PhD Thesis Bell

Discovery of Metadata in Relational Databases for Semantic Query Optimization (PhD Thesis by Siegfried Bell)

Semantic query optimization promises to free users from the need of understanding the intricacies of the database design and the set theoretical relationships required to join tables when making an efficient query. The aim of semantic query optimization is to use knowledge for reformulating a query into one that may require less answering time than the original query. Most approaches have the disadvantage of presuming this knowledge to be given by an expert or stated in the data dictionary as integrity constraints. This drawback can be overcome by using discovered knowledge which enables us to use semantic query optimization for each database even without any semantic description of the data.

Discovering data about data, i.e. metadata, entails a new point of view, because only states of databases are considered. A first consequence of this new view is that data dependencies as metadata and their relationships have to be extended by an expanded axiomatization. A second consequence is, for example, that null values have to be treated as semantical gaps.

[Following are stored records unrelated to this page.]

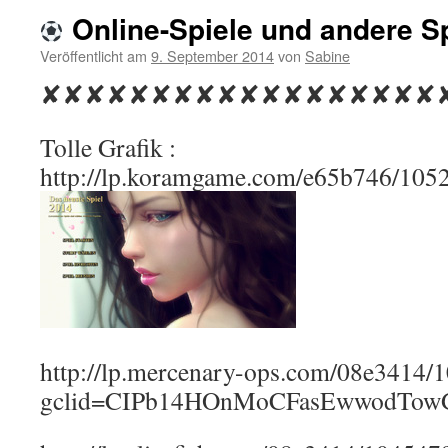
Online-Spiele und andere S
Veröffentlicht am
9. September 2014
von
Sabine
✘✘✘✘✘✘✘✘✘✘✘✘✘✘✘✘✘✘
Tolle Grafik :
http://lp.koramgame.com/e65b746/105
http://lp.mercenary-ops.com/08e3414
gclid=CIPb14HOnMoCFasEwwodTo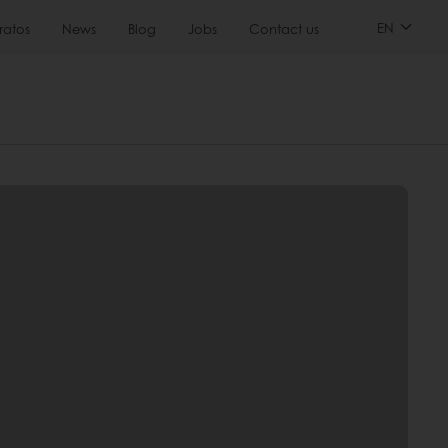
EN
ratos
News
Blog
Jobs
Contact us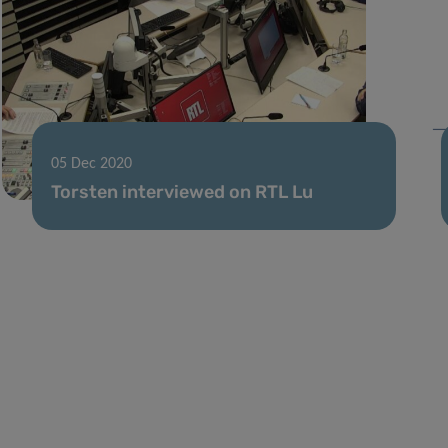
05 Dec 2020
Torsten interviewed on RTL Lu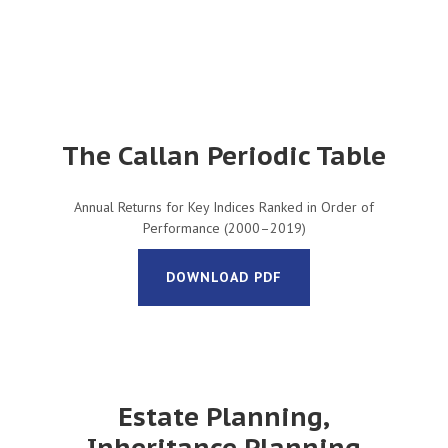
The Callan Periodic Table
Annual Returns for Key Indices Ranked in Order of
Performance (2000–2019)
DOWNLOAD PDF
Estate Planning,
Inheritance Planning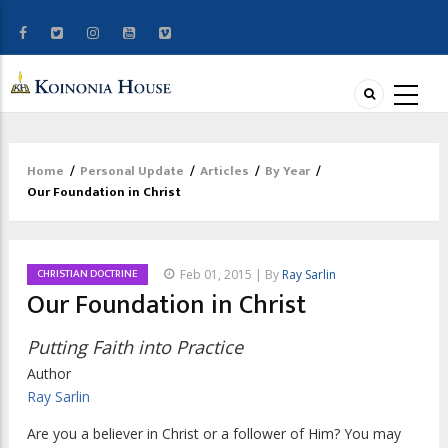
Home
/
Personal Update
/
Articles
/
By Year
/
Breadcrumb
Our Foundation in Christ
CHRISTIAN DOCTRINE
Feb 01, 2015 | By
Ray Sarlin
Our Foundation in Christ
Putting Faith into Practice
Author
Ray Sarlin
Are you a believer in Christ or a follower of Him? You may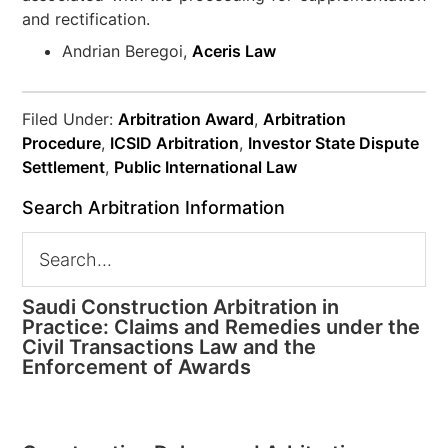
and rectification.
Andrian Beregoi,
Aceris Law
Filed Under:
Arbitration Award
,
Arbitration
Procedure
,
ICSID Arbitration
,
Investor State Dispute
Settlement
,
Public International Law
Search Arbitration Information
Saudi Construction Arbitration in
Practice: Claims and Remedies under the
Civil Transactions Law and the
Enforcement of Awards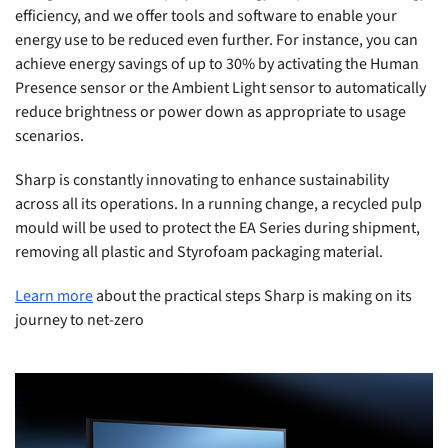
efficiency, and we offer tools and software to enable your
energy use to be reduced even further. For instance, you can
achieve energy savings of up to 30% by activating the Human
Presence sensor or the Ambient Light sensor to automatically
reduce brightness or power down as appropriate to usage
scenarios.
Sharp is constantly innovating to enhance sustainability
across all its operations. In a running change, a recycled pulp
mould will be used to protect the EA Series during shipment,
removing all plastic and Styrofoam packaging material.
Learn more
about the practical steps Sharp is making on its
journey to net-zero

In this work, an approach to semantic query optimization is presented which discovers and maintains metadata in relational databases in order to reformulate queries. A partial logic ensures that databases, metadata, and queries can be handled in one framework. The investigated metadata consists of domain, cardinality, unary inclusion, key and functional dependencies, and new kinds of rules. In addition, it is shown how discovered metadata can be used to transform queries into more effective queries which may require less answering time. Finally, an empirical evaluation implies, together with the theoretical results, that the shift from integrity constraints to discovered metadata improves semantic query optimization.

CR Categories: H.2.1, H.2.3, I.2.3, I.2.4, I.2.6